(Consigne) Reprenez l'article sur les passagers de Brussels Airlines et écrivez la suite, à partir de sa dernière phrase.

(Texte à lire)
┌──

Brussels Airlines : 2,4 millions de passagers en 6 mois

A l’instar des autres compagnies aériennes, Brussels Airlines souffre de la crise qui sévit déjà depuis quelques mois. Selon des chiffres dont "La Libre" a eu connaissance, la compagnie aérienne belge a transporté 2,4 millions de passagers durant le 1er semestre 2009 contre 2,8 millions de passagers pour la même période, en 2008.

Ph. Law.

A l’instar des autres compagnies aériennes, Brussels Airlines souffre de la crise qui sévit déjà depuis quelques mois. Selon des chiffres dont "La Libre" a eu connaissance, la compagnie aérienne belge a transporté 2,4 millions de passagers durant le 1er semestre 2009 contre 2,8 millions de passagers pour la même période, en 2008. Les dirigeants soutiennent que la compagnie, dont la Commission européenne vient de valider la première étape de son rachat par Lufthansa, fait mieux que les autres opérateurs.

Diverses raisons expliquent cette contre-performance de l’opérateur belge. "Contrairement à d’autres compagnies, nous avons optimalisé davantage notre réseau en réduisant notre offre de capacité de 10,5 % de sièges sur l’ensemble du réseau, soit une baisse plus élevée que la moyenne européenne (- 4,5 %). Par ailleurs, notre réseau, principalement composé de destinations européennes court-courrier, souffre nettement plus de la crise en terme de fréquence des passagers que d’autres compagnies possédant un réseau long-courrier plus développé. Ce dernier est moins affecté par la crise économique et n’est pas déserté par les voyageurs business" , nous a confié Michel Meyfroidt, codirecteur général de Brussels Airlines.

└──

(Données)
┌──

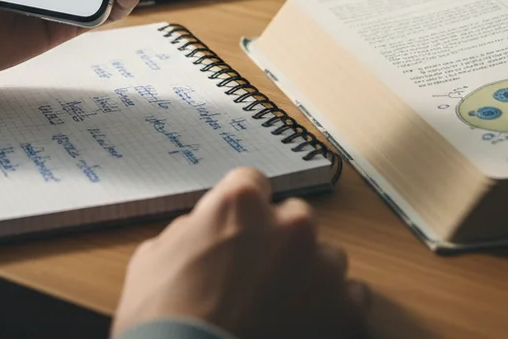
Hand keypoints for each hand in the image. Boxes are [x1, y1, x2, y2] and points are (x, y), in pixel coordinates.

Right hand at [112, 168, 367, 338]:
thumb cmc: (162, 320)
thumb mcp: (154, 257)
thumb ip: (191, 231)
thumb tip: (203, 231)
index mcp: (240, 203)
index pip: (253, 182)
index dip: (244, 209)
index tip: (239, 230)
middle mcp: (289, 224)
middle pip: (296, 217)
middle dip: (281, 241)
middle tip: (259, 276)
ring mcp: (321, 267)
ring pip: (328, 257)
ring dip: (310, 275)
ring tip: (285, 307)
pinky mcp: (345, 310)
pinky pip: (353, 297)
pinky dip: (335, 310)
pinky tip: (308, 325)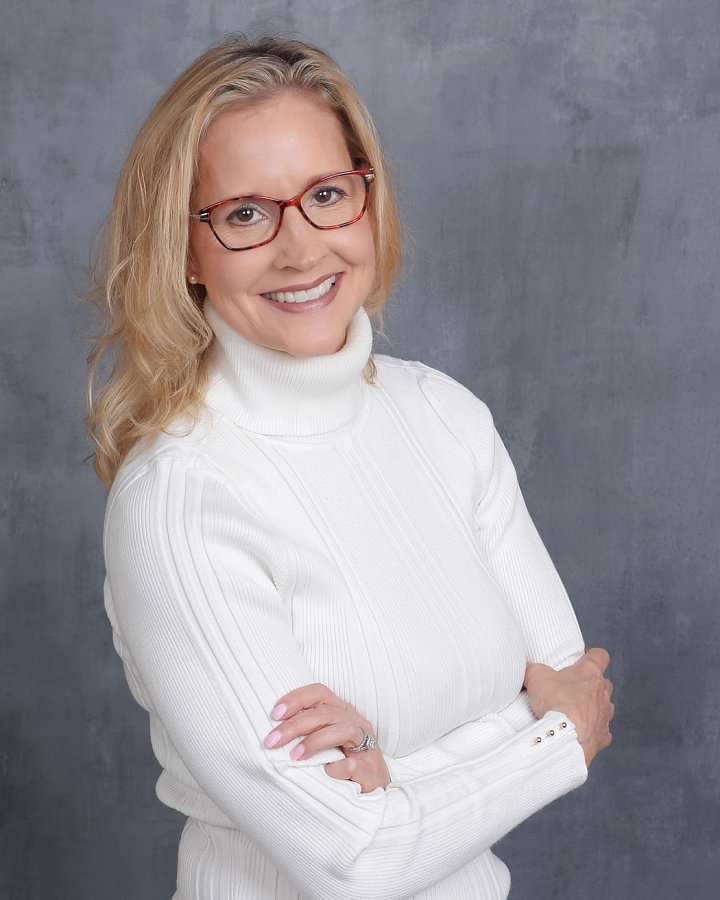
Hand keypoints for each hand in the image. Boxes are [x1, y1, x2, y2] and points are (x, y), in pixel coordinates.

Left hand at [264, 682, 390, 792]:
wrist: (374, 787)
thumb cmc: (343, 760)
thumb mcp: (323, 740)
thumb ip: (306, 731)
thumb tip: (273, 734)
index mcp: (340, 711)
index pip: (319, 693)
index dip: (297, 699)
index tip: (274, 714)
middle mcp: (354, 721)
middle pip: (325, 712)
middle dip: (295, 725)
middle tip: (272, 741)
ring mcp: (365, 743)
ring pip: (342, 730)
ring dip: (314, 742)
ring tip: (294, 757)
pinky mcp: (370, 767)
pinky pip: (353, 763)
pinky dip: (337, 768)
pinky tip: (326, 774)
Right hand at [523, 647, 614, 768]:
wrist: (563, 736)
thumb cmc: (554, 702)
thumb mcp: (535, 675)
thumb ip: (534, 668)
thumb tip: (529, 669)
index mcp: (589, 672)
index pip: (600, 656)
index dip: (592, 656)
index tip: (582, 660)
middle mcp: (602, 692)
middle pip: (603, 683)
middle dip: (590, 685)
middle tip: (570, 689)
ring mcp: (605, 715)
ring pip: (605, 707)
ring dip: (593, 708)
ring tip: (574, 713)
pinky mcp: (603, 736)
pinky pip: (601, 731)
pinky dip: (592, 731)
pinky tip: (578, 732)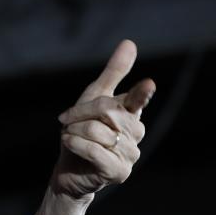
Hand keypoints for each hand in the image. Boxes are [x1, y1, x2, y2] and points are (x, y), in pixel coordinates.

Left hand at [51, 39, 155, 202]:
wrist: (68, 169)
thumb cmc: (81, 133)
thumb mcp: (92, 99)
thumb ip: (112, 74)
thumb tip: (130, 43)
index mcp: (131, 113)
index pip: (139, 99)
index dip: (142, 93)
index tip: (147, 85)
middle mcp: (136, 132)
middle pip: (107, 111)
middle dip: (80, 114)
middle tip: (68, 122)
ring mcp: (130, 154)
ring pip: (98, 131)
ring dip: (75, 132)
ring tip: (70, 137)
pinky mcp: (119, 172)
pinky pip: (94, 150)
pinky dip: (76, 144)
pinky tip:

└──

(Résultat)
D’après lui, Bruxelles, en tant que capitale de l’Europe et ville de congrès et de divers événements, souffre davantage de la crise que les autres grandes agglomérations européennes. Ce qui aurait un impact sur les activités de la compagnie qui affiche un taux de remplissage de ses avions de 58,8 % (en baisse de 2,2 %) contre 72,2 % pour la moyenne européenne. "Le ralentissement économique de certains secteurs économiques (auto, etc.), dont une partie du siège est basée à Bruxelles ou qui sont régulièrement amenés à venir dans la capitale européenne pour du lobbying ou des congrès, affecte nos activités plus que la moyenne. Le secteur hôtelier bruxellois, par exemple, connaît une diminution de 25 à 30 % de son taux d’occupation depuis le début de l’année" , dit-il. A cela, il faut rajouter le fait que la compagnie n’a pas baissé ses tarifs durant le premier trimestre à l’inverse d’autres compagnies et ce, eu égard à la réalité des coûts. Elle a enregistré une baisse du nombre de ses passagers de 21,3 % en janvier, - 25,5 % en février et - 16,6 % en mars. Elle indique que la baisse est revenue à la moyenne européenne dès avril où elle a opté pour une stratégie tarifaire plus agressive (- 10,7 % de baisse de passagers en avril, - 11,9 % en mai et une prévision de - 8,6 % en juillet). La tendance se rapproche de la moyenne européenne (- 9,5 % entre janvier et mai).